Adjusted EBITDA Growth and Margin Expansion
Adjusted EBITDA for Q2 was $74.5 million, up approximately $12 million or ~19% year-over-year on a covenant-adjusted basis; adjusted EBITDA margin improved to 11.3% versus 7.2% in the prior year (9.4% on a comparable adjusted basis).
First YoY Adjusted EBITDA Growth and Operating Leverage Improvement
Company delivered its first year-over-year adjusted EBITDA growth in more than two years and reported the first improvement in operating leverage since becoming public, driven by a $0.02 year-over-year improvement in operating leverage per pound.
Cost per Pound Reduction
Cost per pound improved by $0.02 year-over-year, attributable to lower merchandise and delivery costs, improved plant productivity and SG&A streamlining.
Operational Performance Metrics Improved
Key operational KPIs improved versus Q2 FY2025: on-time delivery up 270 basis points, plant productivity increased ~11%, and customer complaints declined ~4%.
Revenue-Per-Pound Stabilization and Revenue Quality
Revenue per pound was flat at $1.37 year-over-year and sequentially (first time flat since becoming public); the company exited ~6 million pounds of lower-quality volume (averaging ~$1.00/pound), which improved overall revenue quality.
Cash Flow and Balance Sheet Progress
Q2 operating cash flow was $58.3 million and free cash flow $45.6 million; adjusted free cash flow was $57 million.
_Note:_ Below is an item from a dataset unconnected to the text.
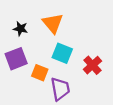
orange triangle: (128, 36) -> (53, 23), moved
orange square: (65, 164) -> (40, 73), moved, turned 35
Year-to-date free cash flow improved to ~$74 million (a ~$92 million improvement YoY). Company repaid $34 million of debt in the quarter and ended Q2 with $344 million of available liquidity (including ~$294M revolver capacity and ~$50M cash).
Raised Full-Year Guidance
Management raised FY2026 adjusted EBITDA guidance to $295 million–$325 million (midpoint $310M, up from prior midpoint $300M) and increased expected in-year transformation benefits to ~$50 million (from $40M). Free cash flow guidance was raised materially to $120 million–$150 million (from $50M–$60M).
Asset Dispositions and Debt Reduction Actions
Sold two inactive nonoperating facilities in the quarter generating ~$6.5 million in net proceeds used to repay debt; actively marketing additional nonoperating properties (11 properties with estimated value ~$15 million) for further debt reduction and balance sheet optimization.